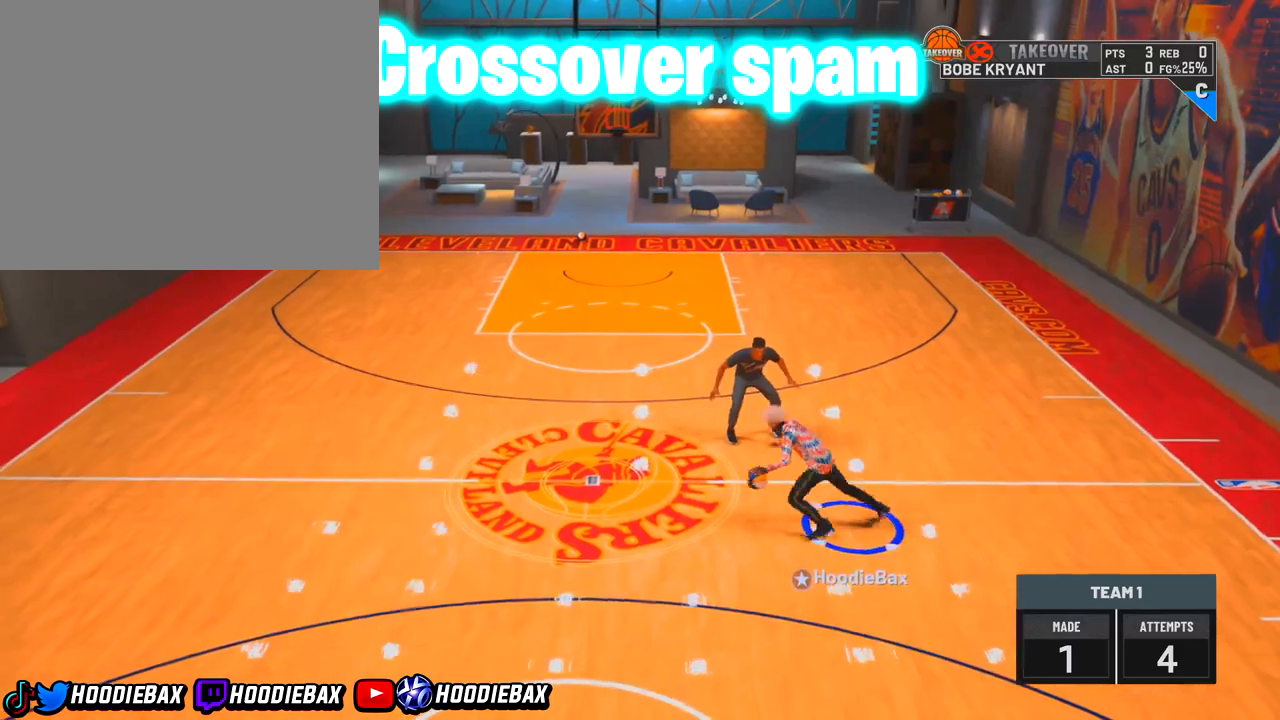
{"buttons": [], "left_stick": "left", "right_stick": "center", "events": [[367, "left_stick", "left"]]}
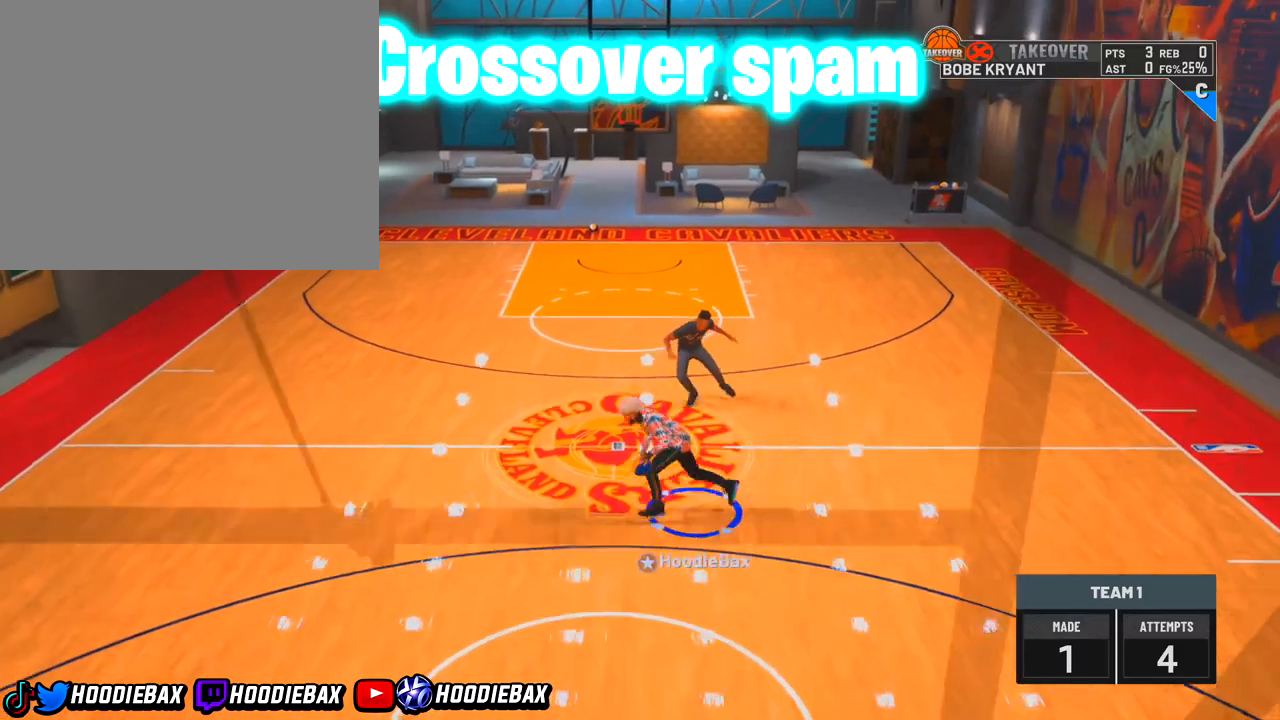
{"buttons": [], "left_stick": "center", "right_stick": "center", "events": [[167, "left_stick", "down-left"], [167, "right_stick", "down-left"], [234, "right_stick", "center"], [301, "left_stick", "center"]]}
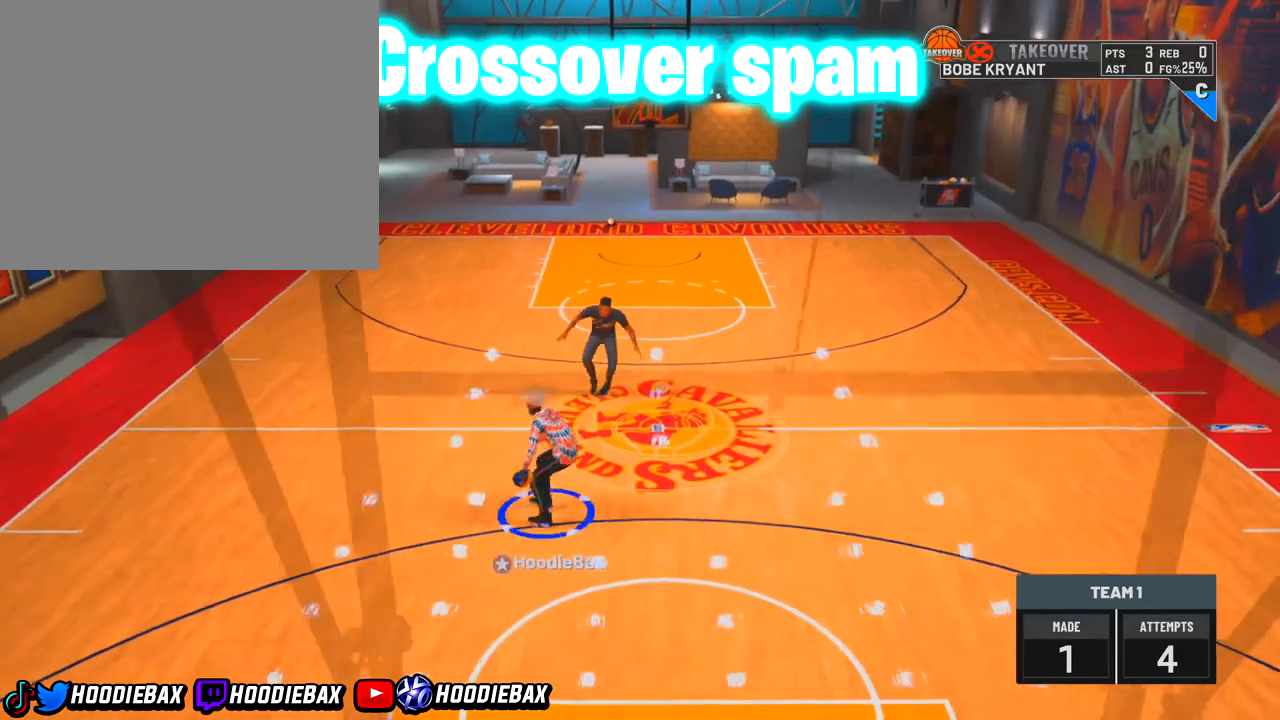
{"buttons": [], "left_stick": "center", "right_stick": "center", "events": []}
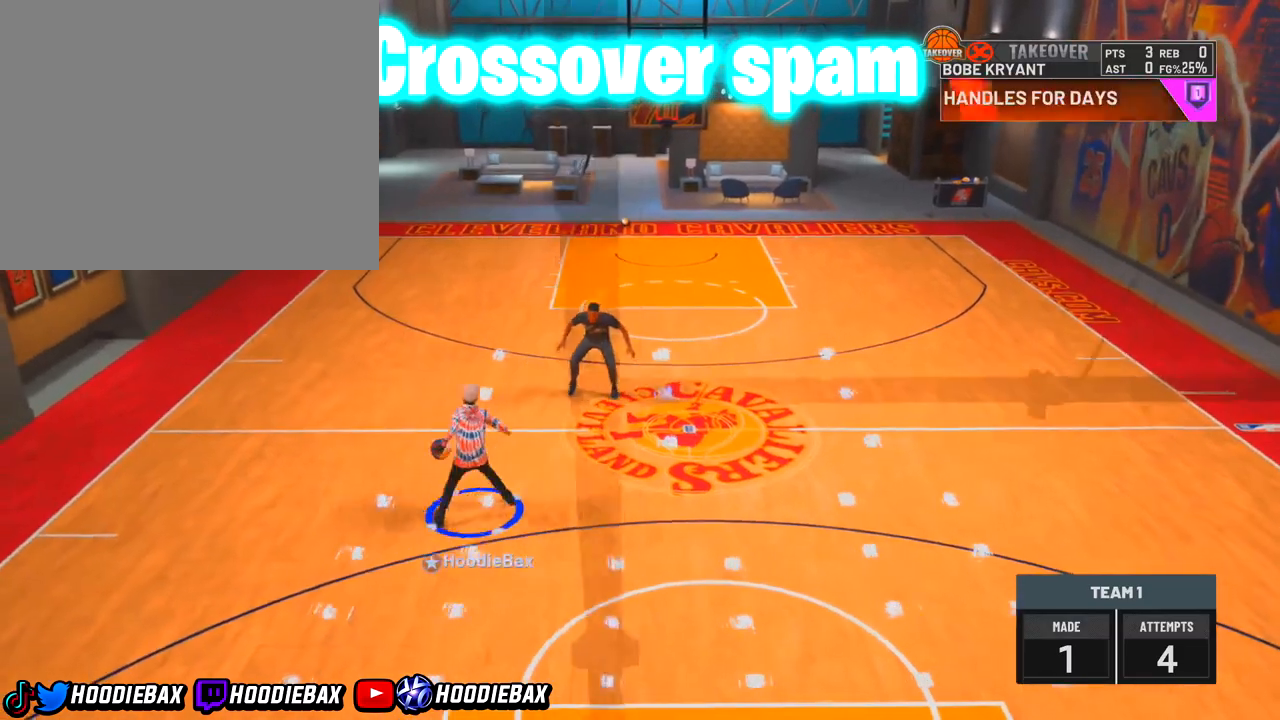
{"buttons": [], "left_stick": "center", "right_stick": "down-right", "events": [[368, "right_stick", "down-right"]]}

□ □ □ □ □

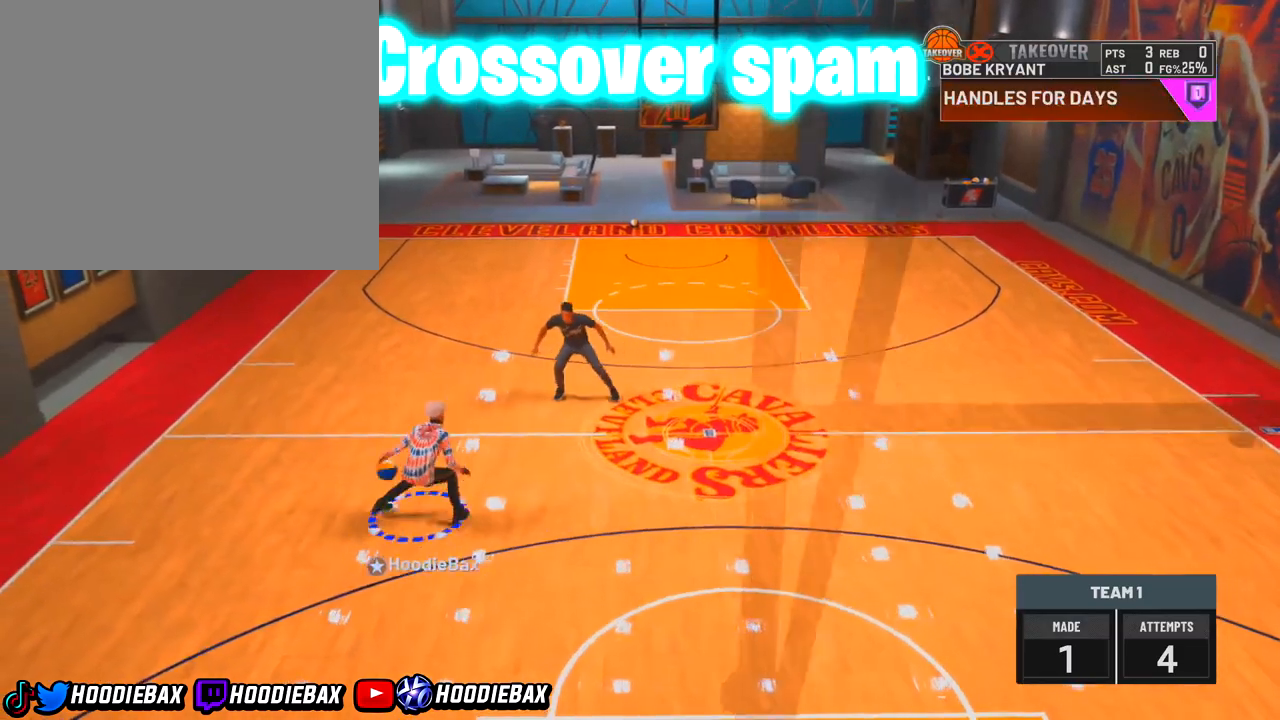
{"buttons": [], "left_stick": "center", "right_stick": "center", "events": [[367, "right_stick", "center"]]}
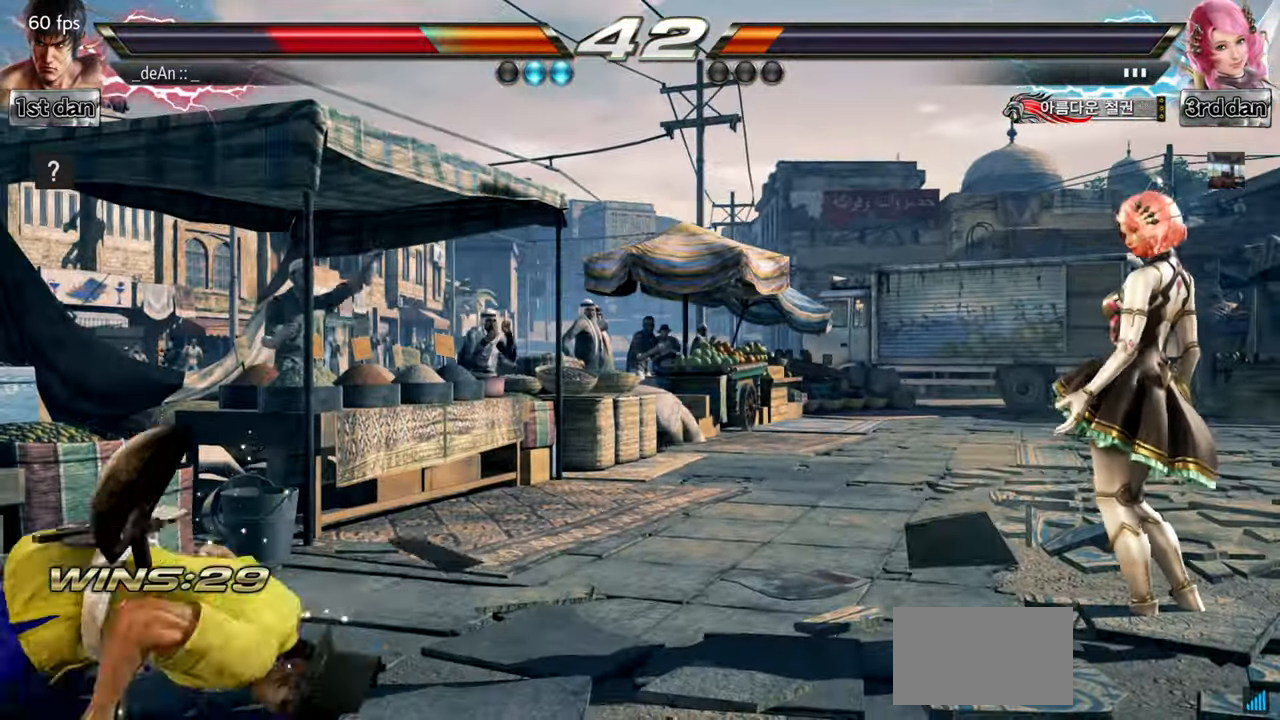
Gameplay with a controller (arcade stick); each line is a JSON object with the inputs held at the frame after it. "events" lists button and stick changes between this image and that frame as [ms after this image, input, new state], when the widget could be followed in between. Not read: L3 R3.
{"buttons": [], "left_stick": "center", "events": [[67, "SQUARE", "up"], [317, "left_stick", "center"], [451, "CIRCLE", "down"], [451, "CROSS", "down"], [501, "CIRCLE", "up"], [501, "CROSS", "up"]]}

□ □ □ □ □

Problem requirements
Give the number of lines in the entries that contain "down", and add nothing.

Task result
3